I don't think its fare to say just because she is 6. I have a 12 year old nephew and I am not taking him ANY WHERE! I also have a 8 year old nephew, who I would take any place with me. One listens, and one dosen't. If you think she is responsible enough to take HUNTING! and she wants to go, fo for it!


----------



## john warren (Jan 25, 2005)

i spose you could,,,,think she can hold a **** on the tree?


----------



## Country8282 (Sep 6, 2011)

She like to help me skin them too


Hunt with walkers


----------



## ds541 (Dec 3, 2004)

take her!just keep it as short as possible and make it fun for her.and bring snacks.


----------



## sixgun4866 (Jun 7, 2011)

take her if she wants to go, if she wants to be part of the cleaning let her, remember she has not been swayed by gross or thats not normal mentality if you treat it as normal and respectful she will see it that way also. my son was 2 when he started coming out when I was cleaning squirrels, and fish my wife thought it would tramatize him, but at 4.5 years he knows that it is just part of the hunting and fishing.
Glenn


----------



## Country8282 (Sep 6, 2011)

She knows what going on she knows it has to be cleaned so u can eat it 


Hunt with walkers


----------



## perchyanker (Jan 26, 2011)

I took my daughter when she was 5 on a second week of gun season. It was a unseasonably warm day and I only went for a hour trying to make it till dark and didn't make it. Seemed like to much work for less then a hour. This year she is 8 and it is my second attempt.
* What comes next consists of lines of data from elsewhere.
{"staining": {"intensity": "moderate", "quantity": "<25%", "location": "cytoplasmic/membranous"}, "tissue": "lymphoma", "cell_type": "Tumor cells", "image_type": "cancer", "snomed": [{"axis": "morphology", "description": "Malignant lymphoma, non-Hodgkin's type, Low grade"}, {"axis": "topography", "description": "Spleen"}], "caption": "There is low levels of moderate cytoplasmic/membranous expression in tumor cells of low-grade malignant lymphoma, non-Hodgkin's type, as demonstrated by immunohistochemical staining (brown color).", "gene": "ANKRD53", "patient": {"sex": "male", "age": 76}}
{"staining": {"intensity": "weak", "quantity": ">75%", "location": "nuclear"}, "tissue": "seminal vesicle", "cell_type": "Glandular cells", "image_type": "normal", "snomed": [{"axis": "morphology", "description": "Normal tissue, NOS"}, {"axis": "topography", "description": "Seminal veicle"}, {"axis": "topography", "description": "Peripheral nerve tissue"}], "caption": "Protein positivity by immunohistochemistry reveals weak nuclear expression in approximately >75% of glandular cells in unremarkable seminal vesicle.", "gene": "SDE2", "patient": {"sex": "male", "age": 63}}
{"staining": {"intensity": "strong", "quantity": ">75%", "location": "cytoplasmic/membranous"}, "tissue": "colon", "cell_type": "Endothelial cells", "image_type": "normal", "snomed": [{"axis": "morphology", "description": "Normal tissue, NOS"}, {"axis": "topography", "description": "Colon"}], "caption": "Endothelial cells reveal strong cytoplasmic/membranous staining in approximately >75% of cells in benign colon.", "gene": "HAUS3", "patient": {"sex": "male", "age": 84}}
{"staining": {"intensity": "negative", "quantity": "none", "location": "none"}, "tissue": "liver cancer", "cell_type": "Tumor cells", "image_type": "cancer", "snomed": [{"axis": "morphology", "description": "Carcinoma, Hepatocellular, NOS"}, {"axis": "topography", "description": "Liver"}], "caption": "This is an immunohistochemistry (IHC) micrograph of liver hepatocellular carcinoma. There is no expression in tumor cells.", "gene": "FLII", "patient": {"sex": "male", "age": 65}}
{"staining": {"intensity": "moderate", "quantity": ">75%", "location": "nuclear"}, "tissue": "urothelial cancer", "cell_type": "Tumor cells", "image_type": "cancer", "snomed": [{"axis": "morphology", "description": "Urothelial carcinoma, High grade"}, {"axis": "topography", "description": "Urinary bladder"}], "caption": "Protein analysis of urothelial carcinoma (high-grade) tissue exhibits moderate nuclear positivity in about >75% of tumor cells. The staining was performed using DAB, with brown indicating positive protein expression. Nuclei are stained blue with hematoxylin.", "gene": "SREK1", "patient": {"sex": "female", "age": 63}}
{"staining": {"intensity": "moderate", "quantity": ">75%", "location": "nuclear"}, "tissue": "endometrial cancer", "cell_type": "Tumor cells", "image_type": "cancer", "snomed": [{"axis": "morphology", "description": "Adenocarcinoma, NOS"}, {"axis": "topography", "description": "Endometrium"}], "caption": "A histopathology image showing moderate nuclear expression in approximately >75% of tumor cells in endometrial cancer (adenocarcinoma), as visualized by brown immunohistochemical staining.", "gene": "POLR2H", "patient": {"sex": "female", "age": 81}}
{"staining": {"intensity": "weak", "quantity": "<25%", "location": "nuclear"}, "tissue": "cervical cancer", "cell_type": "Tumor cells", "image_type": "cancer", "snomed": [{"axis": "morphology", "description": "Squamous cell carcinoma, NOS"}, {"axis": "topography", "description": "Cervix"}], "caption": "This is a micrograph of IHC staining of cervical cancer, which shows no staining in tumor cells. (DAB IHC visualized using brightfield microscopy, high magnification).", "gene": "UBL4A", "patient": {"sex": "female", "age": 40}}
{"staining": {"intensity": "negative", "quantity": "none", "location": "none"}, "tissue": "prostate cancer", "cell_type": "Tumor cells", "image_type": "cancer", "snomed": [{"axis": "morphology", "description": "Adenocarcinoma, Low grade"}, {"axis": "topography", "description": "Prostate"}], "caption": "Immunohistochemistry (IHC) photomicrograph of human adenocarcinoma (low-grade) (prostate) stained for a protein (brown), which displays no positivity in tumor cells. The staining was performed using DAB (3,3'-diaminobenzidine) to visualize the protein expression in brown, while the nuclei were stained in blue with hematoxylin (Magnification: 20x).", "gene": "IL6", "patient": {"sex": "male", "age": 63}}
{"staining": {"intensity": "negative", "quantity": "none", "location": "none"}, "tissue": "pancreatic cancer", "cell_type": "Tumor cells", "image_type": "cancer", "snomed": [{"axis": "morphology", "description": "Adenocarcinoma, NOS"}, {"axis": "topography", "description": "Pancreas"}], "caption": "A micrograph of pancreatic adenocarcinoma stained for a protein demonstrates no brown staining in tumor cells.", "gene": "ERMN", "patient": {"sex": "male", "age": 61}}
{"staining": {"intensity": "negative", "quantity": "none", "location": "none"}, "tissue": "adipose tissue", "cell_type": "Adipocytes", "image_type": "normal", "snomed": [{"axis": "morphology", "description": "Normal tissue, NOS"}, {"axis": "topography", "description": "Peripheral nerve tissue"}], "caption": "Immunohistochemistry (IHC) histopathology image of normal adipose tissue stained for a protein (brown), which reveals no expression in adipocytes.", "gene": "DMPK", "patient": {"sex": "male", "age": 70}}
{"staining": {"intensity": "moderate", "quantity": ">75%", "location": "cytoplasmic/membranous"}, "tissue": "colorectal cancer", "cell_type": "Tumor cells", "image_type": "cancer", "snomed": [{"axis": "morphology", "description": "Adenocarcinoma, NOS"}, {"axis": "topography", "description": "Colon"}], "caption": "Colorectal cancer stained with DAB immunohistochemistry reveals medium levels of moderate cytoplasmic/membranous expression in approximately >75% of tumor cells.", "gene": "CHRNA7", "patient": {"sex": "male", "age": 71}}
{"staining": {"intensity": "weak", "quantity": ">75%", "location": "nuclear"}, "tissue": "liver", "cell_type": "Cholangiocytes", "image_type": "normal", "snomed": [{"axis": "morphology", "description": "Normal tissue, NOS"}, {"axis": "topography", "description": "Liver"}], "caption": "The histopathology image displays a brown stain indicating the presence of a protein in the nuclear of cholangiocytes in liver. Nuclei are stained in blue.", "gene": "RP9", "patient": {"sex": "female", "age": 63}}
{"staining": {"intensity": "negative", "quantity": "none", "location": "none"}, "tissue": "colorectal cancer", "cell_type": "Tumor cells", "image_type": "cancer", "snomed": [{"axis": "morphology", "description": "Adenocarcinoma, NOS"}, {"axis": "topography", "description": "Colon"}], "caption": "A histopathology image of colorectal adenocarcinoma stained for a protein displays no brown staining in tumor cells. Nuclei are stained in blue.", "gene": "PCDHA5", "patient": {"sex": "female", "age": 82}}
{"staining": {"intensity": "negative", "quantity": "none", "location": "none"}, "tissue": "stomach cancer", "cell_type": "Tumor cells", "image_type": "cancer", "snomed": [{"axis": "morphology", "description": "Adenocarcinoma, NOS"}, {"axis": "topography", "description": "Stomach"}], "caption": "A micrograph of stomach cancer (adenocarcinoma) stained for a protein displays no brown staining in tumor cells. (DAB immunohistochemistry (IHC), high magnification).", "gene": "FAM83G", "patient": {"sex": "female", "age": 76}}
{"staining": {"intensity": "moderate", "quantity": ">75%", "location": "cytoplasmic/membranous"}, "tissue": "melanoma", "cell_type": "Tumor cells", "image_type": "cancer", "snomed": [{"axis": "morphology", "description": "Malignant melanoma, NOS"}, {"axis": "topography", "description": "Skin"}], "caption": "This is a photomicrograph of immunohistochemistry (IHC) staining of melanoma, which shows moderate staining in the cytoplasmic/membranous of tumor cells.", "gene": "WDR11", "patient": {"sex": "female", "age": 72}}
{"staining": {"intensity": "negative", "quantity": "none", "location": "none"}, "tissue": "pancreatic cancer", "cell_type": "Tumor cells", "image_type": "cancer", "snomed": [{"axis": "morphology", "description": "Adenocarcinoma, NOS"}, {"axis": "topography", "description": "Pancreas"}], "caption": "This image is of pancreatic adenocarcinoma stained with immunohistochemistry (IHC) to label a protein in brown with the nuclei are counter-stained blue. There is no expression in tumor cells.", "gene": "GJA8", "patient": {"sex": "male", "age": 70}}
We will see how it plays out.


----------



## cooner_jeff (Mar 21, 2006)

I'd guess she'd be fine.
I have hunted with a bunch of non-hunting friends.
Girls generally do better than boys, hands down, IMO.
Maybe it's bc the guys wont shut up and listen, who knows. 

I think much of **** hunting is having a good understanding of the woods in the daylight-brush, fence crossing, hills, stumps, river crossing, navigating brambels, etc are all much easier in the dark if you first know how to do it in the daylight. 

Good luck; post pictures.


----------